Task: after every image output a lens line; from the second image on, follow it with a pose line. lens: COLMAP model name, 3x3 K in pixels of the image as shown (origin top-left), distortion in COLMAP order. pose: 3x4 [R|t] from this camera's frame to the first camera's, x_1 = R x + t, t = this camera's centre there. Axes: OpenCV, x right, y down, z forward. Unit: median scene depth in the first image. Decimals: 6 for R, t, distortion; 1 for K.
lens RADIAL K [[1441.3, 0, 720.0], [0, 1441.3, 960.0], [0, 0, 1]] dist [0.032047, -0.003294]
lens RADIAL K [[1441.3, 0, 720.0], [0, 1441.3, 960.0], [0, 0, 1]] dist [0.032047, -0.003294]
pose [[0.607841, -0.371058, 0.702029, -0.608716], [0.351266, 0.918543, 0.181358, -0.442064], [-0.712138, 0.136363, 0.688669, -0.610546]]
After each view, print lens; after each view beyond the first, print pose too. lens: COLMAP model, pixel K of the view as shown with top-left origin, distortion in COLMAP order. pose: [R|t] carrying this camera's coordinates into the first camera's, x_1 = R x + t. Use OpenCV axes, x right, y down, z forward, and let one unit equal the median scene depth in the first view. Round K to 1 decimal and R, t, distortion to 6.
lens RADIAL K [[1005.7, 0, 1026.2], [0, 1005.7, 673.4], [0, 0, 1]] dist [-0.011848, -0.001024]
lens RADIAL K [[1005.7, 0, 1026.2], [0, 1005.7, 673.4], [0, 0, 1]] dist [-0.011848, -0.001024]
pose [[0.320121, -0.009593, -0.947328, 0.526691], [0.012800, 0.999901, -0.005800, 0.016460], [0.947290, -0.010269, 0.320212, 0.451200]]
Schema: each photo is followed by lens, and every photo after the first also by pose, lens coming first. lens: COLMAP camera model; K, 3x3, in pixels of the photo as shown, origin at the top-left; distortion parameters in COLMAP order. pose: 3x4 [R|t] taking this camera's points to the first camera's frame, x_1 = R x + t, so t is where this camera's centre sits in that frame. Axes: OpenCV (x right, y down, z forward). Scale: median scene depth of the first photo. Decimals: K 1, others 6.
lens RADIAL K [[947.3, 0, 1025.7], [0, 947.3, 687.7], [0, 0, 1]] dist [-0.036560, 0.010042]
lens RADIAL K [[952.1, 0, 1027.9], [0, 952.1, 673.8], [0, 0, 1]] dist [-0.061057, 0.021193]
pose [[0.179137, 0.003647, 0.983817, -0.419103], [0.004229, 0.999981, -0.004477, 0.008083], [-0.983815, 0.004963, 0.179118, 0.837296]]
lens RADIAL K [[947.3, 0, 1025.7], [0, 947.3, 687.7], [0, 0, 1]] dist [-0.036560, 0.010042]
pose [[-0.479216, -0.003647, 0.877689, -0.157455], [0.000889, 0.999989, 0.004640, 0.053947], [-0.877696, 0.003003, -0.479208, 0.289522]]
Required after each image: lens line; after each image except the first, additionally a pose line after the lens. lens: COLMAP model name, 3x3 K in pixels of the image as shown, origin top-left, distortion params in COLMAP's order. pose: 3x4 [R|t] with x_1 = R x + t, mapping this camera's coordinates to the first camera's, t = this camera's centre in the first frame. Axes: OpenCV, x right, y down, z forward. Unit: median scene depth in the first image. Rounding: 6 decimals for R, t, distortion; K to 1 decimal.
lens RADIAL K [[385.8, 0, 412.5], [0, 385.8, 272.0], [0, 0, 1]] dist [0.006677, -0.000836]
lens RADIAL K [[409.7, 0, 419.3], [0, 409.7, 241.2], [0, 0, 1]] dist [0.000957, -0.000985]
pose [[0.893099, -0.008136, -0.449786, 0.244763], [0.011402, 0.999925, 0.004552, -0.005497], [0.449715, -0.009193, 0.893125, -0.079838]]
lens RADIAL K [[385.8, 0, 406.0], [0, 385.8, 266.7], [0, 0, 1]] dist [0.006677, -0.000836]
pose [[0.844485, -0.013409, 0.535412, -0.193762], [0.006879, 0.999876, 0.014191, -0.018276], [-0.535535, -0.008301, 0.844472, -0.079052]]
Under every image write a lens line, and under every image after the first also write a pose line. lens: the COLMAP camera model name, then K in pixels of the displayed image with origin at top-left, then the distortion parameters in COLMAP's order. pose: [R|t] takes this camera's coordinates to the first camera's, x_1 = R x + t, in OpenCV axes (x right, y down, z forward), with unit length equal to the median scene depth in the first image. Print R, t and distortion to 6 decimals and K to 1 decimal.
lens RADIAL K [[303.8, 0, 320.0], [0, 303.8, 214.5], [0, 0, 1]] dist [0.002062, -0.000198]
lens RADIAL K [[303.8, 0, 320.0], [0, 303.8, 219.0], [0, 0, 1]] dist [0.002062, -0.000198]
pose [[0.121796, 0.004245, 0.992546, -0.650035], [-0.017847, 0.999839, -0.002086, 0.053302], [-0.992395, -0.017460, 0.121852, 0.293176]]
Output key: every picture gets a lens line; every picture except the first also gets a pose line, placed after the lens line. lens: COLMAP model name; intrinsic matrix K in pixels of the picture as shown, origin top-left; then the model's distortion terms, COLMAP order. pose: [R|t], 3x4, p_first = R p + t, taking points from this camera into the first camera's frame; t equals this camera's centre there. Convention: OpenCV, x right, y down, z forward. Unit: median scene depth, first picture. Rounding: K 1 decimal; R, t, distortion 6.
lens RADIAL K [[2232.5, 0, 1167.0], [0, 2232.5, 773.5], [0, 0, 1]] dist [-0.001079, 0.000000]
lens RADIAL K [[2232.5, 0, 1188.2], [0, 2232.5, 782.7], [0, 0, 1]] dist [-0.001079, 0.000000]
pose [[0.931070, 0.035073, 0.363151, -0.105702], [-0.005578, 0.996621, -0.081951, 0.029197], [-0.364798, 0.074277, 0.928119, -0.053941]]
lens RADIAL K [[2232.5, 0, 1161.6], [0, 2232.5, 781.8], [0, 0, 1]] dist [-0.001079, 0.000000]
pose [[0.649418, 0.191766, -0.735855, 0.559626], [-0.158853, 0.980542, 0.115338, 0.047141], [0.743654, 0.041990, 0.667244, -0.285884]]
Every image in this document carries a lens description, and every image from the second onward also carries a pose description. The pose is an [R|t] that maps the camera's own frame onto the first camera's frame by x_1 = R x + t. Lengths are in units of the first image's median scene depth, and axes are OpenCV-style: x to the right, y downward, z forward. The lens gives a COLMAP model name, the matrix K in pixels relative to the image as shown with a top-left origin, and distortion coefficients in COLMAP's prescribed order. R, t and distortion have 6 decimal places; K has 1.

+--

WHAT YOU HAVE TO DO
A word-for-word restatement of the data above is required.

OUTPUT FOR THIS EXERCISE
Task: after every image output a lens line; from the second image on, follow it with a pose line. lens: COLMAP model name, 3x3 K in pixels of the image as shown (origin top-left), distortion in COLMAP order. pose: 3x4 [R|t] from this camera's frame to the first camera's, x_1 = R x + t, t = this camera's centre there. Axes: OpenCV, x right, y down, z forward. Unit: median scene depth in the first image. Decimals: 6 for R, t, distortion; 1 for K.
lens RADIAL K [[1441.3, 0, 720.0], [0, 1441.3, 960.0], [0, 0, 1]] dist [0.032047, -0.003294]
lens RADIAL K [[1441.3, 0, 720.0], [0, 1441.3, 960.0], [0, 0, 1]] dist [0.032047, -0.003294]
pose [[0.607841, -0.371058, 0.702029, -0.608716], [0.351266, 0.918543, 0.181358, -0.442064], [-0.712138, 0.136363, 0.688669, -0.610546]]
After each view, print lens; after each view beyond the first, print pose too. lens: COLMAP model, pixel K of the view as shown with top-left origin, distortion in COLMAP order. pose: [R|t] carrying this camera's coordinates into the first camera's, x_1 = R x + t. Use OpenCV axes, x right, y down, z forward, and let one unit equal the median scene depth in the first view. Round K to 1 decimal and R, t, distortion to 6.
lens RADIAL K [[1005.7, 0, 1026.2], [0, 1005.7, 673.4], [0, 0, 1]] dist [-0.011848, -0.001024]
lens RADIAL K [[1005.7, 0, 1026.2], [0, 1005.7, 673.4], [0, 0, 1]] dist [-0.011848, -0.001024]
pose [[0.320121, -0.009593, -0.947328, 0.526691], [0.012800, 0.999901, -0.005800, 0.016460], [0.947290, -0.010269, 0.320212, 0.451200]]
Schema: each photo is followed by lens, and every photo after the first also by pose, lens coming first. lens: COLMAP camera model; K, 3x3, in pixels of the photo as shown, origin at the top-left; distortion parameters in COLMAP order. pose: 3x4 [R|t] taking this camera's points to the first camera's frame, x_1 = R x + t, so t is where this camera's centre sits in that frame. Axes: OpenCV (x right, y down, z forward). Scale: median scene depth of the first photo. Decimals: K 1, others 6.
lens RADIAL K [[947.3, 0, 1025.7], [0, 947.3, 687.7], [0, 0, 1]] dist [-0.036560, 0.010042]
lens RADIAL K [[952.1, 0, 1027.9], [0, 952.1, 673.8], [0, 0, 1]] dist [-0.061057, 0.021193]
pose [[0.179137, 0.003647, 0.983817, -0.419103], [0.004229, 0.999981, -0.004477, 0.008083], [-0.983815, 0.004963, 0.179118, 0.837296]]
lens RADIAL K [[947.3, 0, 1025.7], [0, 947.3, 687.7], [0, 0, 1]] dist [-0.036560, 0.010042]
pose [[-0.479216, -0.003647, 0.877689, -0.157455], [0.000889, 0.999989, 0.004640, 0.053947], [-0.877696, 0.003003, -0.479208, 0.289522]]
Required after each image: lens line; after each image except the first, additionally a pose line after the lens. lens: COLMAP model name, 3x3 K in pixels of the image as shown, origin top-left, distortion params in COLMAP's order. pose: 3x4 [R|t] with x_1 = R x + t, mapping this camera's coordinates to the first camera's, t = this camera's centre in the first frame. Axes: OpenCV, x right, y down, z forward. Unit: median scene depth in the first image. Rounding: 6 decimals for R, t, distortion; K to 1 decimal.
lens RADIAL K [[385.8, 0, 412.5], [0, 385.8, 272.0], [0, 0, 1]] dist [0.006677, -0.000836]
lens RADIAL K [[409.7, 0, 419.3], [0, 409.7, 241.2], [0, 0, 1]] dist [0.000957, -0.000985]
pose [[0.893099, -0.008136, -0.449786, 0.244763], [0.011402, 0.999925, 0.004552, -0.005497], [0.449715, -0.009193, 0.893125, -0.079838]]
lens RADIAL K [[385.8, 0, 406.0], [0, 385.8, 266.7], [0, 0, 1]] dist [0.006677, -0.000836]
pose [[0.844485, -0.013409, 0.535412, -0.193762], [0.006879, 0.999876, 0.014191, -0.018276], [-0.535535, -0.008301, 0.844472, -0.079052]]
Under every image write a lens line, and under every image after the first also write a pose line. lens: the COLMAP camera model name, then K in pixels of the displayed image with origin at top-left, then the distortion parameters in COLMAP's order. pose: [R|t] takes this camera's coordinates to the first camera's, x_1 = R x + t, in OpenCV axes (x right, y down, z forward), with unit length equal to the median scene depth in the first image. Print R, t and distortion to 6 decimals and K to 1 decimal.
lens RADIAL K [[303.8, 0, 320.0], [0, 303.8, 214.5], [0, 0, 1]] dist [0.002062, -0.000198]
lens RADIAL K [[303.8, 0, 320.0], [0, 303.8, 219.0], [0, 0, 1]] dist [0.002062, -0.000198]
pose [[0.121796, 0.004245, 0.992546, -0.650035], [-0.017847, 0.999839, -0.002086, 0.053302], [-0.992395, -0.017460, 0.121852, 0.293176]]
Output key: every picture gets a lens line; every picture except the first also gets a pose line, placed after the lens line. lens: COLMAP model name; intrinsic matrix K in pixels of the picture as shown, origin top-left; then the model's distortion terms, COLMAP order. pose: [R|t], 3x4, p_first = R p + t, taking points from this camera into the first camera's frame; t equals this camera's centre there. Convention: OpenCV, x right, y down, z forward. Unit: median scene depth, first picture. Rounding: K 1 decimal; R, t, distortion 6.
lens RADIAL K [[2232.5, 0, 1167.0], [0, 2232.5, 773.5], [0, 0, 1]] dist [-0.001079, 0.000000]
lens RADIAL K [[2232.5, 0, 1188.2], [0, 2232.5, 782.7], [0, 0, 1]] dist [-0.001079, 0.000000]
pose [[0.931070, 0.035073, 0.363151, -0.105702], [-0.005578, 0.996621, -0.081951, 0.029197], [-0.364798, 0.074277, 0.928119, -0.053941]]
lens RADIAL K [[2232.5, 0, 1161.6], [0, 2232.5, 781.8], [0, 0, 1]] dist [-0.001079, 0.000000]
pose [[0.649418, 0.191766, -0.735855, 0.559626], [-0.158853, 0.980542, 0.115338, 0.047141], [0.743654, 0.041990, 0.667244, -0.285884]]
Every image in this document carries a lens description, and every image from the second onward also carries a pose description. The pose is an [R|t] that maps the camera's own frame onto the first camera's frame by x_1 = R x + t. Lengths are in units of the first image's median scene depth, and axes are OpenCV-style: x to the right, y downward, z forward. The lens gives a COLMAP model name, the matrix K in pixels relative to the image as shown with a top-left origin, and distortion coefficients in COLMAP's prescribed order. R, t and distortion have 6 decimal places; K has 1.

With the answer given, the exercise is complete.